● **Passage for review**:
☆ ☆ ☆ ☆

Not one word was mentioned, or even hinted, about clean coal, geothermal, hydroelectric, or even natural gas. No word even on nuclear energy which one blogger here mentions would be much more efficient, and safer, than natural gas-which according to him is actually nothing more than methane.
But again, the main thing this address should have centered on was something he only vaguely alluded to-a need to treat this disaster as an on-going threat. He made that point, that it was more than a mere one time event that took in a day or a few days, and he talked of the need to marshal all the resources available of the federal and affected state's governments to bring to bear on the problem.
But he never offered any details, or any even possible solutions.
I think this is best described, as some have, as a war-like situation. To put it as concisely as I know how, send in the Marines. And the Navy. The Coast Guard and National Guard, while a good first step, will just not be sufficient to deal with this threat. Nor can we afford to diddle while BP churns, offering excuse after excuse in an obvious effort to buy time while trying to reassure their stockholders. Remember, this is not oil that belongs to BP. This oil is, ironically, a national treasure. BP has just been granted the license to drill in this specific area, extract the oil, process it, and sell it.
They should have to pay through the nose for what they have done. On this I and the President are in total agreement. However, in saying this, I am not intending this in a punitive sense. They should simply, first and foremost, foot the bill for the clean-up effort, and stand good for legitimate claims due to losses traceable directly and indirectly to this tragedy.
That in itself would be sufficient punishment. I personally have no desire to tack on an extra thirty or forty billion dollars in fines beyond all legitimate claims and expenses.
By the same token, BP has lost all rights to control of this oil well and its contents. It's time to bring the full weight of the US government to bear on this, something it has the legitimate authority to do, for once. There is much the Navy can do here.

☆ ☆ ☆ ☆

● **Given records**:

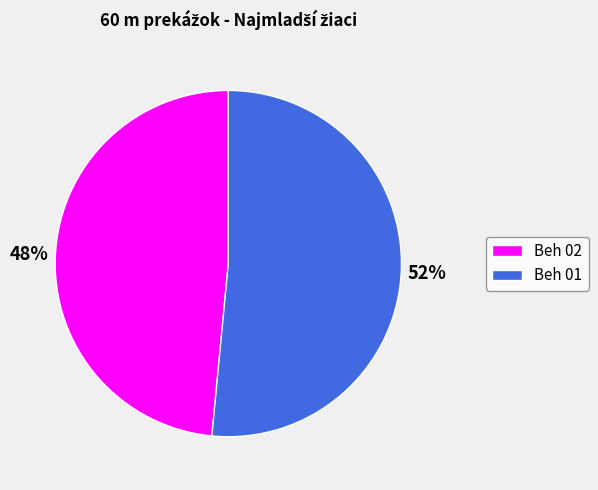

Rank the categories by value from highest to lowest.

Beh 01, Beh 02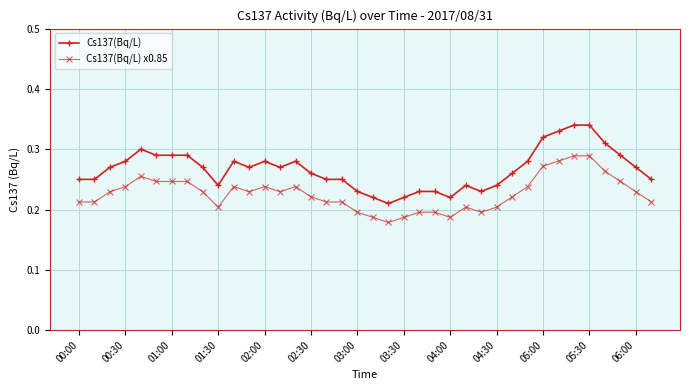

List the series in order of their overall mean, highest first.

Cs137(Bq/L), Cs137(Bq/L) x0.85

☆ ☆ ☆ ☆

● **Questions**:
a) Return the passage of the oil spill commentary from "That in itself" to "claims and expenses.", word for word.
b) Answer these questions about the oil spill commentary, one per line:
(i) According to the blogger the writer mentions, what is natural gas actually nothing more than?
(ii) Besides the Marines, which service does the writer want sent in?
(iii) How much in extra fines does the writer say they have no desire to tack on?

● **Outputs in order**:
a)
That in itself would be sufficient punishment. I personally have no desire to tack on an extra thirty or forty billion dollars in fines beyond all legitimate claims and expenses.

b)
(i) Methane.
(ii) The Navy.
(iii) Thirty or forty billion dollars.